Osmia (Osmia) cerinthidis are dark bees with a metallic blue shimmer on the head and thorax and a metallic bronze or blue hue to the abdomen. Hair coloration of O. cerinthidis can be highly variable, ranging from light grey to intensely reddish-brown (Peters 1978). Female body length is 11 –12 mm. Male body length is 10–11 mm (Amiet et al. 2004).
(modified from Peters 1978 and Amiet 2004)
Osmia cerinthidis may be confused with O. rufa because of sometimes similar hair coloration (Peters 1978; Amiet 2004). Females can be distinguished from O. rufa by the shape of the clypeus, and males can be distinguished by the shape of the gonocoxites which are more digitiform apically in O. cerinthidis.
Osmia cerinthidis adults have been recorded in flight from April to July (Banaszak and Romasenko 1998).
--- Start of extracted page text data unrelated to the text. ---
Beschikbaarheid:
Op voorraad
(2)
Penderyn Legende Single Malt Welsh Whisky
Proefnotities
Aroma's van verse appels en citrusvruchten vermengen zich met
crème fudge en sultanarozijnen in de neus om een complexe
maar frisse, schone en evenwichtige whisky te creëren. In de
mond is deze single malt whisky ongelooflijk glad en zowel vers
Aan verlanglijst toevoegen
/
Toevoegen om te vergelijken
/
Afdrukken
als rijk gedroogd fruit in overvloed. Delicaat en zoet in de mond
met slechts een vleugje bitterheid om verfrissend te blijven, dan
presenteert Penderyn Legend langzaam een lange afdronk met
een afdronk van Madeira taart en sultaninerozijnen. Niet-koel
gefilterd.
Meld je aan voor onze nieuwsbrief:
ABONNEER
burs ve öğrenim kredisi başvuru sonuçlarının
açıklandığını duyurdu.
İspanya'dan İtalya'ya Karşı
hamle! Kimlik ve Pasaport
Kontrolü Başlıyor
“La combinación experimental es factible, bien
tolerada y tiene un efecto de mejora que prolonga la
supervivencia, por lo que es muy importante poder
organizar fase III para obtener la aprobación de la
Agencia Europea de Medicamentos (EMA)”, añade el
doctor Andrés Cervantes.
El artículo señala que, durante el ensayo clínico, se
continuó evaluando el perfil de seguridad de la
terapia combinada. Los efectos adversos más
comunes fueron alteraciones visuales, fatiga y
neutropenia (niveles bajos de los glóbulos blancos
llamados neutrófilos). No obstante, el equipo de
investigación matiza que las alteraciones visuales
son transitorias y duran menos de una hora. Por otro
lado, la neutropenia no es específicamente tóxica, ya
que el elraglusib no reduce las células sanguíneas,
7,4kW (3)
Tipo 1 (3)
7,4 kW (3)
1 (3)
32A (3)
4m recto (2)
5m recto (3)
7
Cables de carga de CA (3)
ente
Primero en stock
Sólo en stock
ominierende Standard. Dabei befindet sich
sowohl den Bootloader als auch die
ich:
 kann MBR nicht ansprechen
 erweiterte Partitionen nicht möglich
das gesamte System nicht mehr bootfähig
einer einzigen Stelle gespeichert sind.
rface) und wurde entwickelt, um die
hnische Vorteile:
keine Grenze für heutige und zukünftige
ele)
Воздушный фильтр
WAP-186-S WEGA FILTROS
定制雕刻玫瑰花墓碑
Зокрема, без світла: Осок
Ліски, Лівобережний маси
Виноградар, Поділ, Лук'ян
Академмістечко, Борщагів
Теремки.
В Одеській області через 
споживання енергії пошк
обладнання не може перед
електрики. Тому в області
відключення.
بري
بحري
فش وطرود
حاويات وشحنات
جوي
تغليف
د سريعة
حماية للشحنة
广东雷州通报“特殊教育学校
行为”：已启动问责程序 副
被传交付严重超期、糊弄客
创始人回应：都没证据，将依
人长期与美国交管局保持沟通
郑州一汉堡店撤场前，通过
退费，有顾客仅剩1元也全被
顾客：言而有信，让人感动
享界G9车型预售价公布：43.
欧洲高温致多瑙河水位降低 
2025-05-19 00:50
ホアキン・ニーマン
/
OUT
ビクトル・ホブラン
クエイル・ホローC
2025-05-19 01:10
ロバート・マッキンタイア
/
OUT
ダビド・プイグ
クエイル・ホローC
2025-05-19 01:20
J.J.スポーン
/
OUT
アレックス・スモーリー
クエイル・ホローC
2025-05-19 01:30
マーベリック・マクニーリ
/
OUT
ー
Osmia cerinthidis nest in preexisting cavities such as the hollow stems of grasses, for example in Phragmites (Banaszak and Romasenko 1988). Osmia cerinthidis has also been known to nest in man-made cavities like drilled borings in wooden blocks (Banaszak and Romasenko 1998). Cell partitions and nest plugs are made of sand and earth dust glued with saliva (Banaszak and Romasenko 1998).
Osmia cerinthidis is native to southern Europe, and specimens have been recorded in central Europe from the eastern Alps to Ukraine (Amiet et al. 2004).